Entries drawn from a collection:
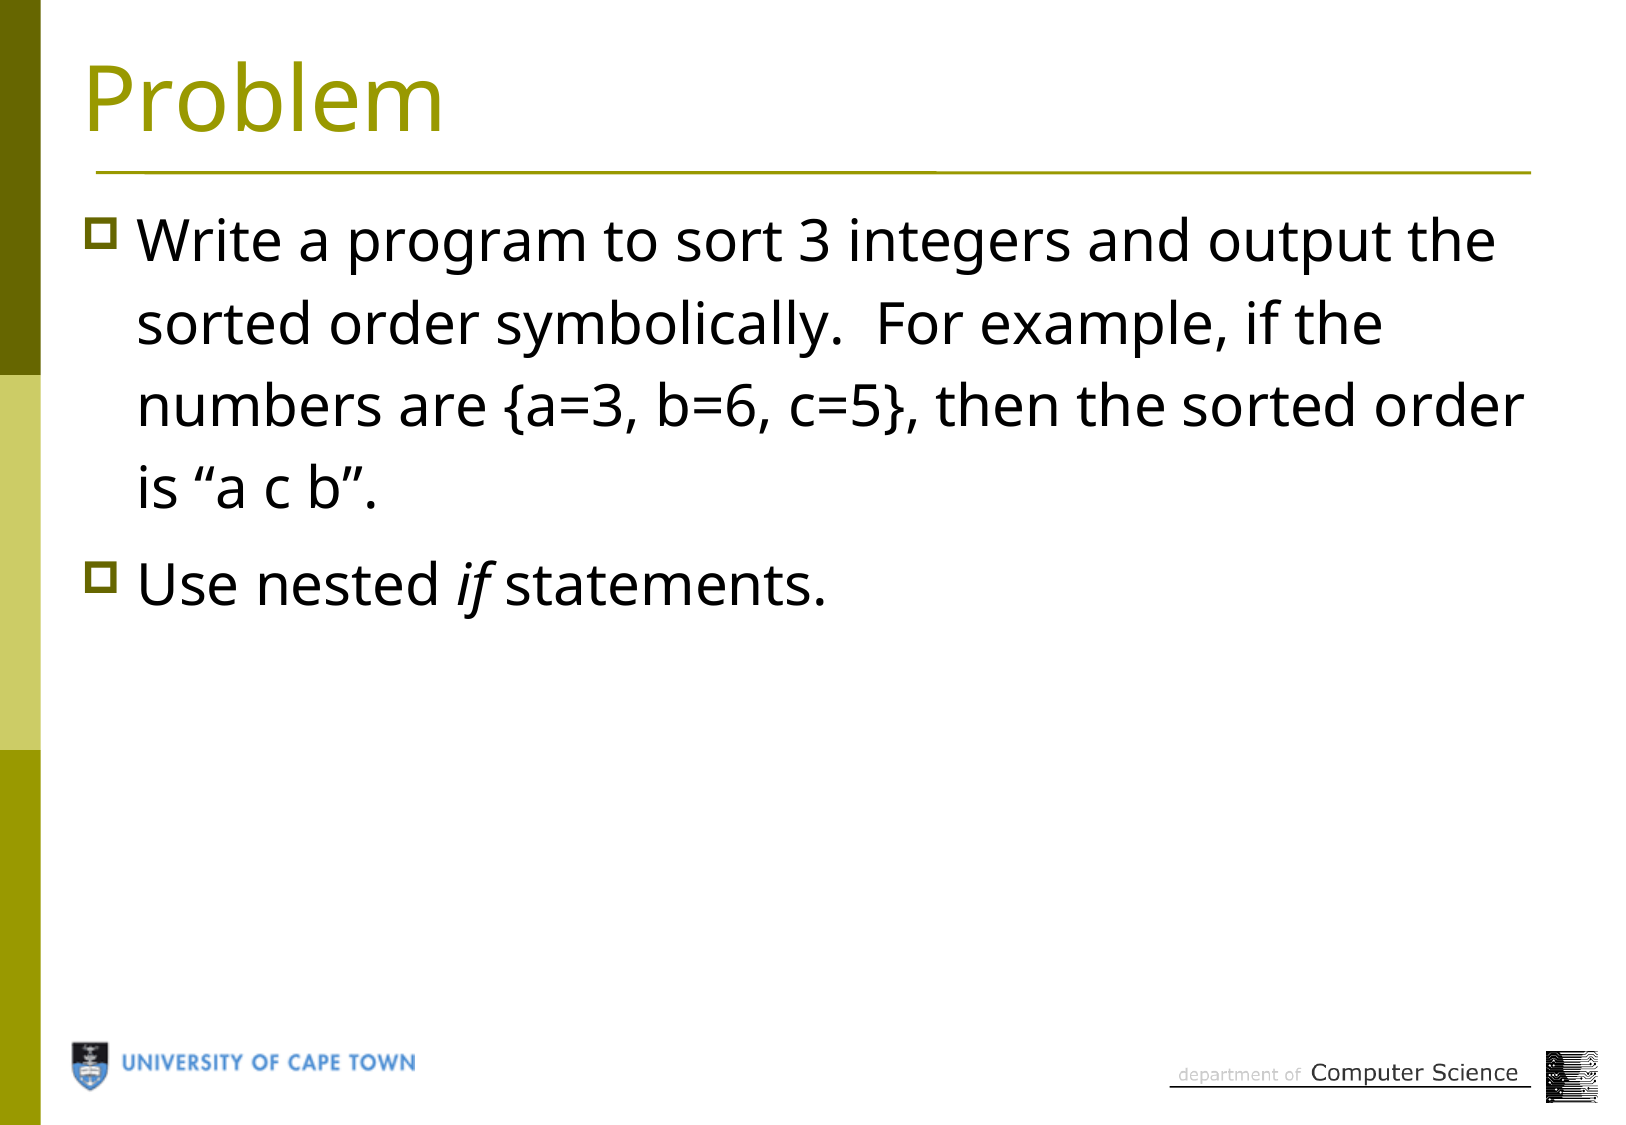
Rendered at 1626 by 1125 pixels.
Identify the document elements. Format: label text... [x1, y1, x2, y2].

picture [1546, 1051, 1598, 1103]
picture [61, 1024, 415, 1103]
picture [1169, 1043, 1532, 1091]
list Write a program to sort 3 integers and output the sorted order symbolically. For example, if the numbers are {a=3, b=6, c=5}, then the sorted order is “a c b”. Use nested if statements. [81, 196, 1543, 991]
title Problem [81, 36, 1543, 165]
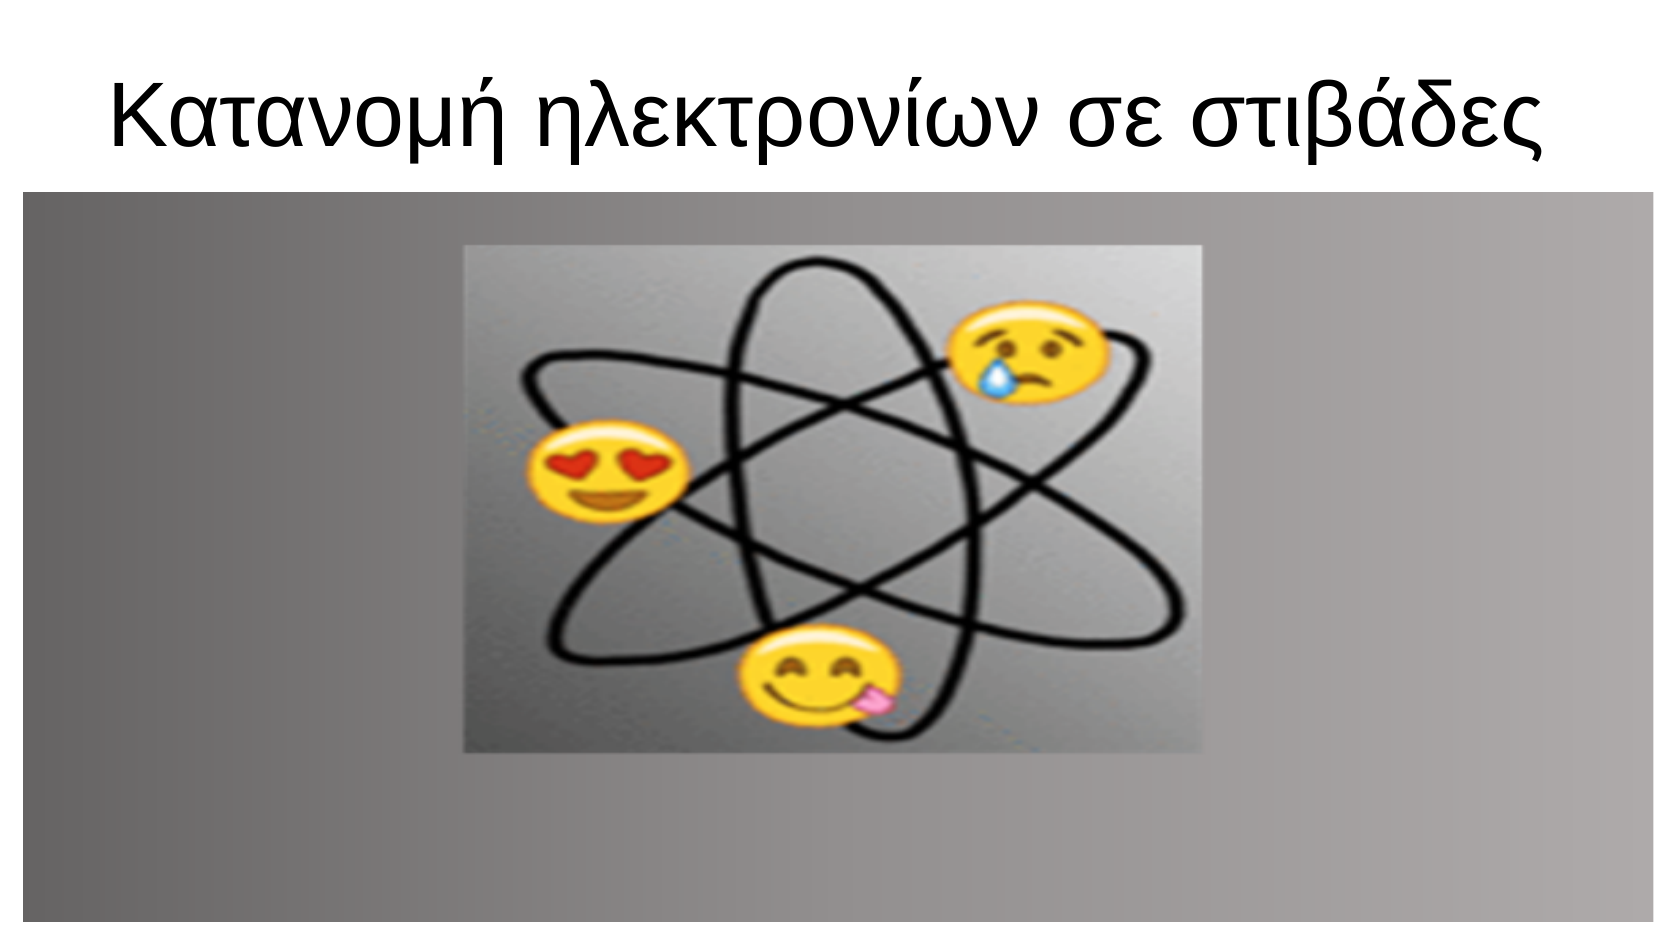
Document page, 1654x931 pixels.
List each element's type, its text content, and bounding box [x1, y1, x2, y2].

**WHAT YOU ARE ASKED TO DO**
Please update all the items above by replacing "pixels" with "px" and leaving everything else unchanged. Leave the pictures out of your answer.

**TASK SOLUTION**
Rendered at 1626 by 1125 px.
Identify the document elements. Format: label text... [x1, y1, x2, y2].

picture [1546, 1051, 1598, 1103]
picture [61, 1024, 415, 1103]
picture [1169, 1043, 1532, 1091]
list Write a program to sort 3 integers and output the sorted order symbolically. For example, if the numbers are {a=3, b=6, c=5}, then the sorted order is “a c b”. Use nested if statements. [81, 196, 1543, 991]
title Problem [81, 36, 1543, 165]
Document page, 1654x931 px.
List each element's type, its text content, and bounding box [x1, y1, x2, y2].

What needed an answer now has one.